_THINGS TO DO_
#1 Write out the part of the podcast transcript between "I did not really" and "power IoT device.", inclusive.
#2 Answer these questions from the podcast transcript:
(a) What entry suddenly appeared on EW's calendar?
(b) What did EW's hosts say at the last minute about the format?
(c) What kind of device does Grant's team work on?
#3 Carry on the podcast transcript from the point where it stops.

_SUPPLIED PASSAGE_
===============
It would have been nice if I had remembered before the morning before, so I could have prepared a little bit. But suddenly on my calendar there was a "Record of the Changelog," and I was like, "What?"

CW (00:34:58):

And you had had to do it on video.

EW (00:35:00):

And at the last minute they told me, "We are doing video first." I was like, "Okay. Then do we do the talkie part?"

CW (00:35:09):

<laugh>

EW (00:35:09):

But no, they just meant that video was the most important. And I was like, "As long as you do not care that I look half asleep and drunk, we are great!"

CW (00:35:21):

<laugh> You did fine.

EW (00:35:24):

So I will put a link to that in the show notes. Let us see. How about another listener question?

CW (00:35:31):

Sure.

EW (00:35:32):

I did not really read this one ahead of time. So we are going to hope that Grant P has written this in a way that I will not stumble over too much. Grant is working with a team of embedded developers, trying to make a guide to systematic troubleshooting of returned devices. It could be hardware or software issues, on their battery powered, low power IoT device.
===============
_DATA EXTRACT_
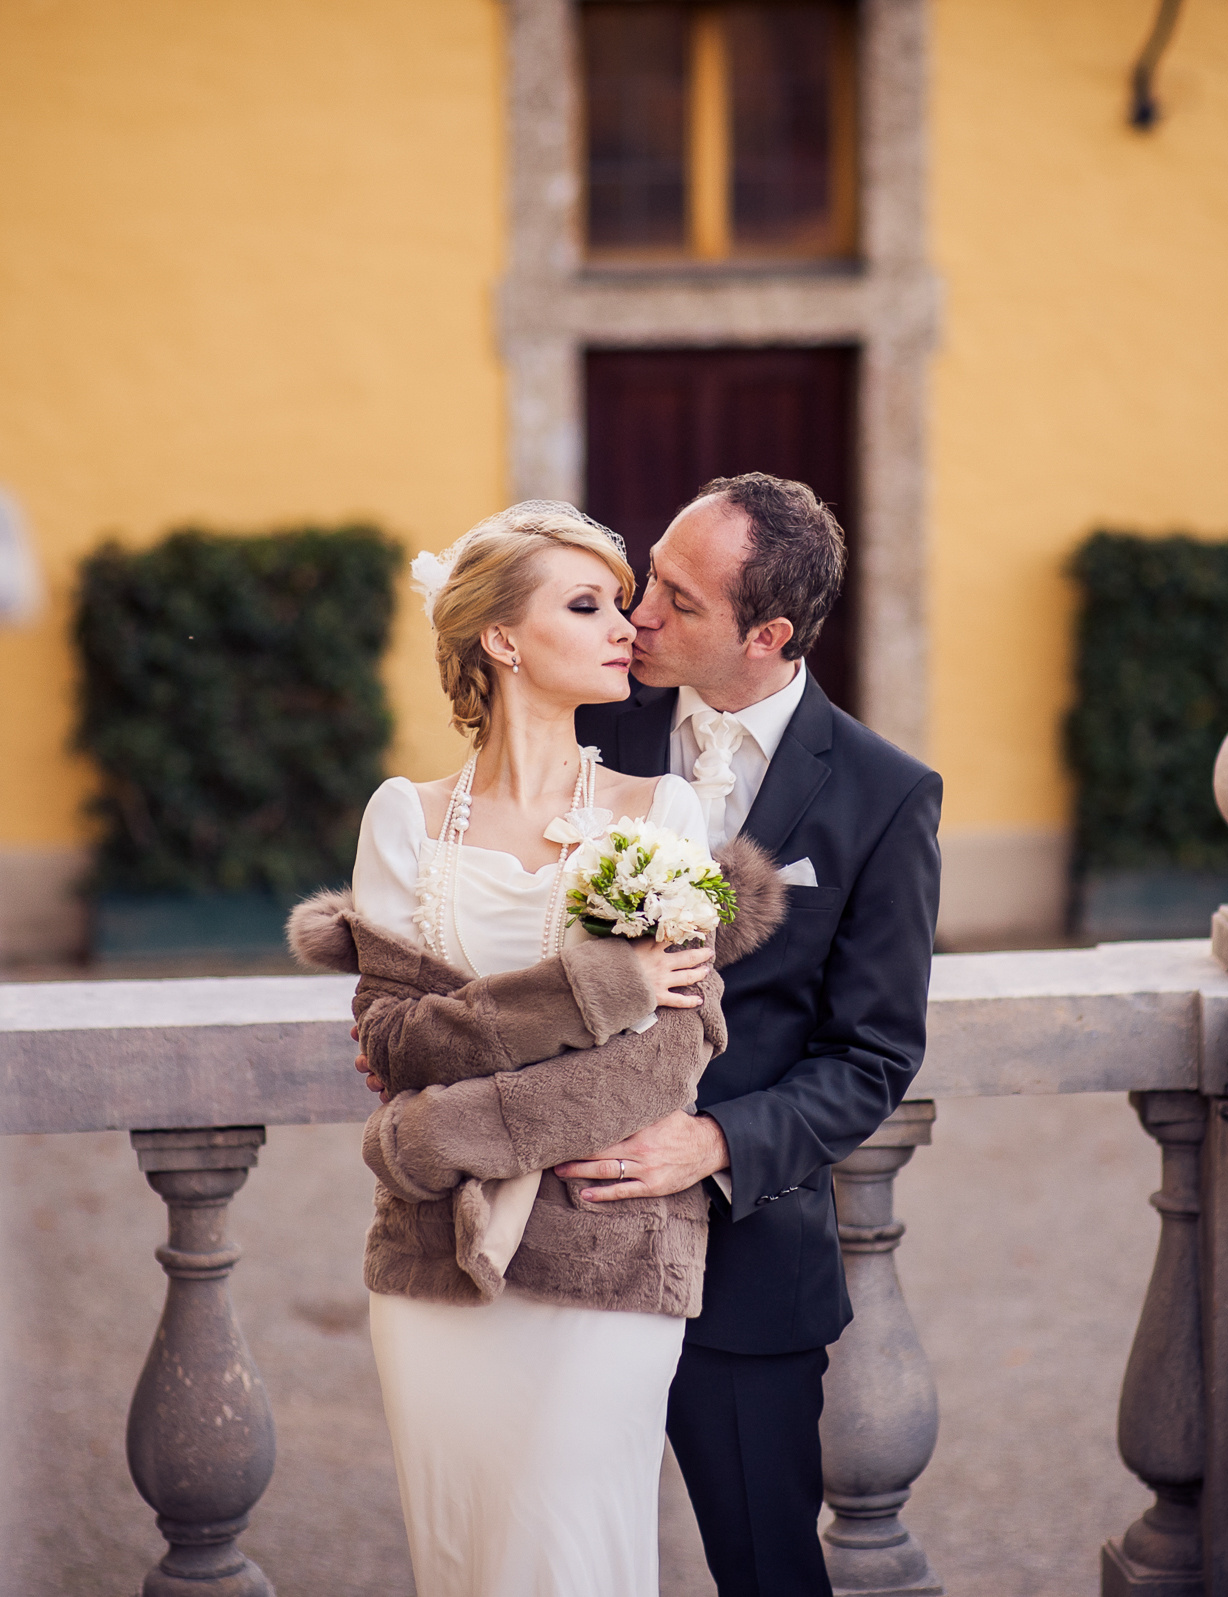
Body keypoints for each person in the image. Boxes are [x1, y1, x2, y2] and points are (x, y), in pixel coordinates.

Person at [290, 500, 789, 1597]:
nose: (627, 625)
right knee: (462, 1557)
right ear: (502, 639)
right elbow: (392, 1039)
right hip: (435, 1258)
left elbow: (663, 1060)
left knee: (570, 1554)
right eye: (588, 604)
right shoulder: (403, 821)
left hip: (606, 1246)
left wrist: (438, 1129)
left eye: (621, 601)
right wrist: (597, 985)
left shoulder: (661, 814)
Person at [565, 473, 942, 1597]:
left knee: (769, 1573)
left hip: (748, 1267)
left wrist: (713, 1143)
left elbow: (875, 1053)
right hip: (566, 1239)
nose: (637, 615)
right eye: (645, 580)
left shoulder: (884, 793)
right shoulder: (584, 724)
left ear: (767, 634)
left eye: (676, 600)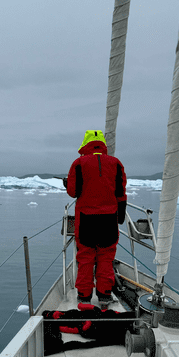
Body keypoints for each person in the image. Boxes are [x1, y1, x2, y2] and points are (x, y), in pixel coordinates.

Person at [64, 130, 127, 305]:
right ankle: (105, 294)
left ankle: (84, 296)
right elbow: (121, 192)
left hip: (86, 219)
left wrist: (66, 184)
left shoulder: (78, 163)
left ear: (86, 143)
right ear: (102, 145)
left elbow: (73, 192)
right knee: (106, 256)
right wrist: (120, 214)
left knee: (85, 257)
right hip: (108, 220)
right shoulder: (115, 163)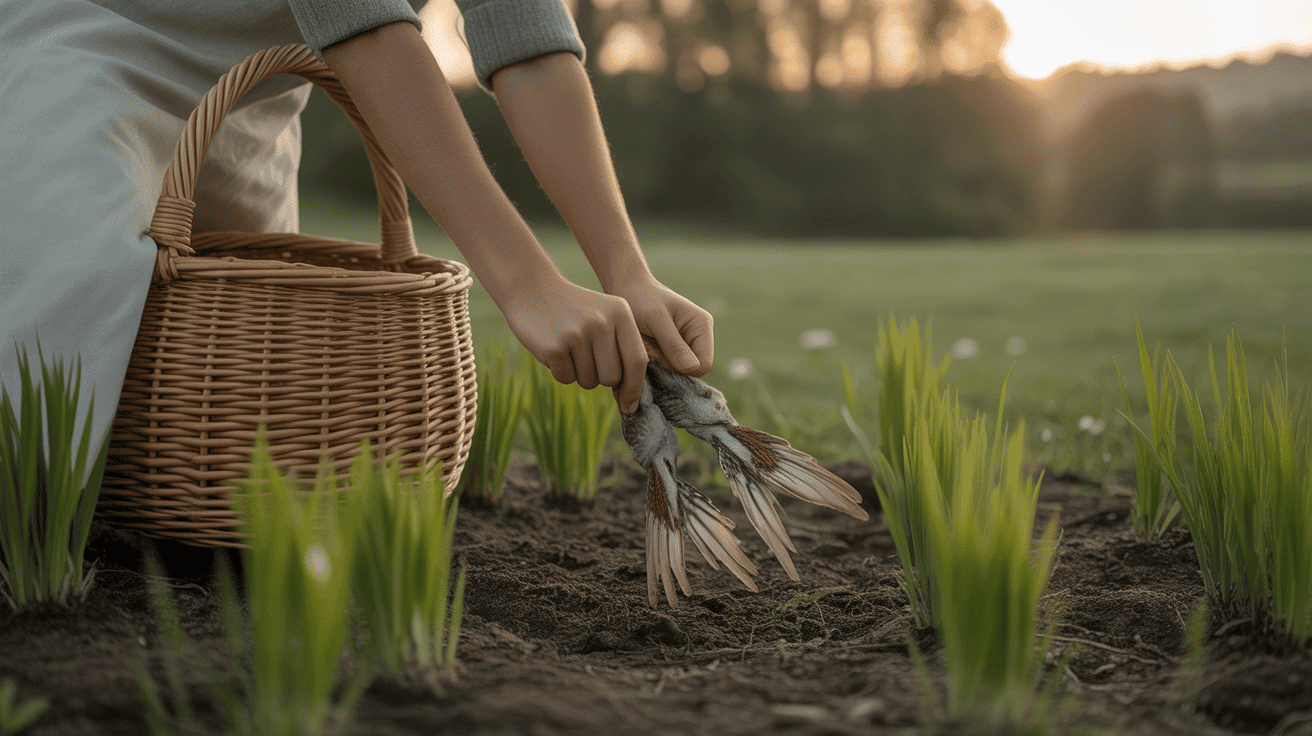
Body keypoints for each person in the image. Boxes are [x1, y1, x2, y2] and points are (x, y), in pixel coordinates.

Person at [0, 0, 714, 457]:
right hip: (82, 51)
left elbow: (527, 43)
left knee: (230, 410)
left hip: (248, 99)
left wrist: (627, 271)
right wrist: (528, 284)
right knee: (57, 373)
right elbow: (367, 28)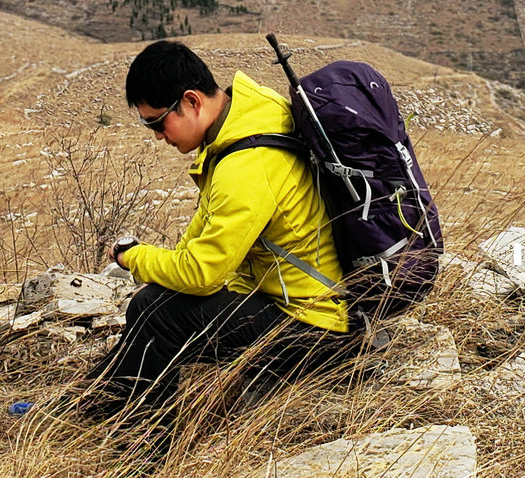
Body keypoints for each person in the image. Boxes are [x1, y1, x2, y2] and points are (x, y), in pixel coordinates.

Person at [82, 40, 363, 425]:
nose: (158, 136)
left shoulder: (246, 165)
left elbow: (201, 273)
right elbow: (200, 247)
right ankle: (100, 402)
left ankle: (144, 448)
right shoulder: (248, 119)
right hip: (302, 306)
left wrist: (132, 257)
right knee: (151, 306)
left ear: (192, 101)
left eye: (157, 122)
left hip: (313, 329)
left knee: (156, 313)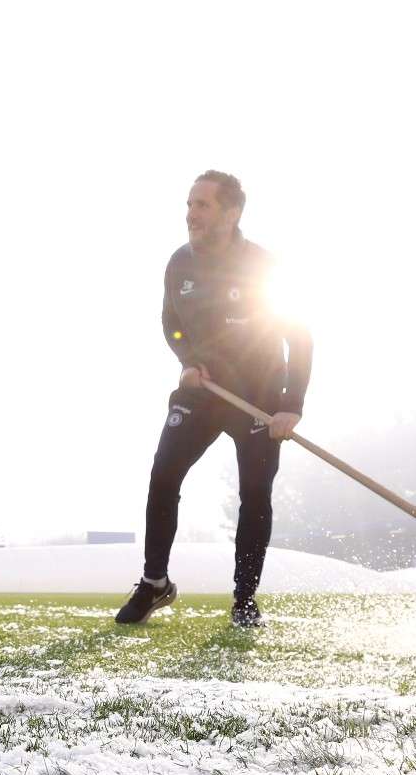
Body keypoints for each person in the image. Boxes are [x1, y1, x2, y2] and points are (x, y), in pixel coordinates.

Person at [116, 170, 313, 629]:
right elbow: (171, 322)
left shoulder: (263, 265)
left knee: (255, 496)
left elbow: (299, 338)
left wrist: (291, 405)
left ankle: (245, 600)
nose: (191, 214)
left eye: (202, 205)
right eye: (189, 204)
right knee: (163, 477)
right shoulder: (179, 263)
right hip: (202, 393)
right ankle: (154, 583)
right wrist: (186, 357)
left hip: (259, 400)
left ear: (232, 213)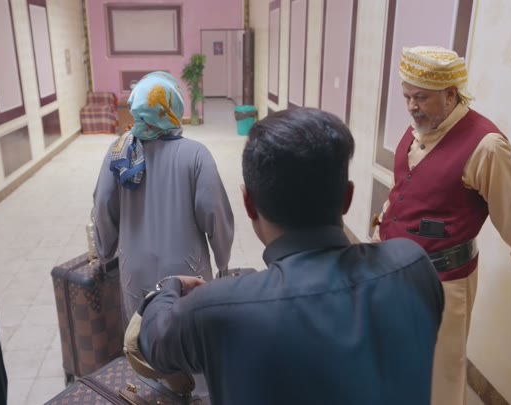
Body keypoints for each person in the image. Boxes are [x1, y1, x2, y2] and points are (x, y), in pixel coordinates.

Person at [132, 108, 445, 404]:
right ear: (347, 198)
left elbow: (154, 342)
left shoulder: (216, 309)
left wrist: (167, 288)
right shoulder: (412, 266)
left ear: (249, 204)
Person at [372, 46, 511, 405]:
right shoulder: (419, 127)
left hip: (442, 280)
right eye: (407, 97)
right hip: (390, 269)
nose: (412, 106)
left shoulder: (487, 146)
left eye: (422, 97)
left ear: (451, 94)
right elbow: (403, 191)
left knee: (440, 373)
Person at [92, 71, 235, 326]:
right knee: (190, 336)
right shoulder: (196, 155)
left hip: (134, 270)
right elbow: (215, 213)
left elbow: (103, 205)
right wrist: (222, 260)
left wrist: (105, 252)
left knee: (141, 336)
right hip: (187, 272)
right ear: (173, 108)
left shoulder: (119, 152)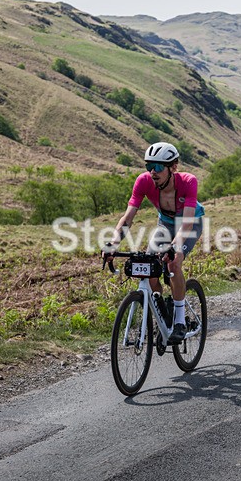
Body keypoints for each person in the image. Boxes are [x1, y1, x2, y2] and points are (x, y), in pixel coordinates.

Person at [103, 142, 205, 344]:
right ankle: (162, 314)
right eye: (149, 166)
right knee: (149, 267)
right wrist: (113, 243)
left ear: (173, 167)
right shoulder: (143, 181)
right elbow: (128, 218)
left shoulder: (188, 181)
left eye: (158, 167)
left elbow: (186, 224)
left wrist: (174, 247)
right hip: (165, 224)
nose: (153, 172)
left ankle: (179, 321)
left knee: (173, 263)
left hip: (190, 224)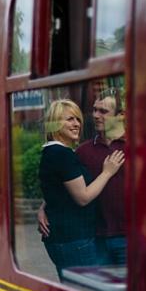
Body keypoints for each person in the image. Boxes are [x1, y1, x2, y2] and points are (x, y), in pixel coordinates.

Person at [38, 99, 124, 280]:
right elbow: (82, 196)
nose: (77, 124)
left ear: (121, 116)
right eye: (69, 119)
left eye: (77, 119)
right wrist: (107, 172)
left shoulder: (57, 153)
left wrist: (46, 205)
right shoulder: (66, 154)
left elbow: (60, 185)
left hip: (113, 238)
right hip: (78, 239)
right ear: (54, 122)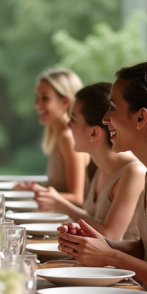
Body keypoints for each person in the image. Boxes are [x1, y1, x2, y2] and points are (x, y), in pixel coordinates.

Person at [58, 61, 147, 294]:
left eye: (113, 108)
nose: (105, 119)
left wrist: (112, 257)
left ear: (141, 117)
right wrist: (100, 243)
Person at [35, 82, 145, 240]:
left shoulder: (134, 172)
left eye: (73, 119)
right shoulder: (101, 168)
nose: (67, 124)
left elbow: (111, 235)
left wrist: (62, 205)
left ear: (94, 132)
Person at [20, 68, 90, 203]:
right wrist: (34, 187)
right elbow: (59, 189)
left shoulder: (68, 138)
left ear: (65, 102)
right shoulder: (60, 136)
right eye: (37, 97)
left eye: (44, 98)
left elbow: (76, 198)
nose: (36, 104)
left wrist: (36, 191)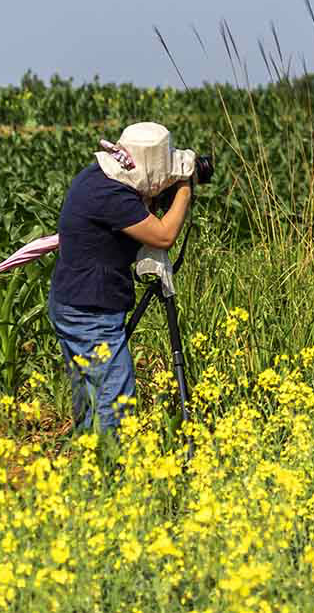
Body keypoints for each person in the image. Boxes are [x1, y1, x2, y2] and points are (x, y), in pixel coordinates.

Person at [48, 122, 196, 435]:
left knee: (91, 399)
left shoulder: (97, 178)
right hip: (90, 312)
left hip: (77, 301)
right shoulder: (111, 195)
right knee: (114, 399)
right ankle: (108, 469)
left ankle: (89, 470)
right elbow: (164, 235)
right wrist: (184, 188)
===============
_RESPONSES IN ORDER_
#1
I did not really read this one ahead of time. So we are going to hope that Grant P has written this in a way that I will not stumble over too much. Grant is working with a team of embedded developers, trying to make a guide to systematic troubleshooting of returned devices. It could be hardware or software issues, on their battery powered, low power IoT device.

#2
(a) "Record of the Changelog"
(b) "We are doing video first."
(c) A battery powered, low power IoT device

#3
(00:35:57):

Do we have any recommendations for resources to help guide the mindset of troubleshooting the returned devices? Grant is leaning into this with the angle of being forensic. That is, trying to collect as much important information early on, without disturbing the crime scene, such as download internal and external flash. Huh.

CW (00:36:22):

I have very little experience with this sort of thing, except at a distance. I do think that the skillset is sometimes different than the developer skillset. Some of the better testers I have worked with were not developers. Or certainly not the people who are working on the product itself, because there is some bias there, right?

EW (00:36:46):

Right. The engineers tend to think about the good path, the intended path. Good testers and good quality control tend to think more about the, "How am I going to put things in, in semi-random way? How am I going to-"

CW (00:37:08):

"What is the worst thing I can do to this thing?"

EW (00:37:10):

Yeah.

CW (00:37:11):

Whereas like, "Oh, I do not want to break it. I made this!"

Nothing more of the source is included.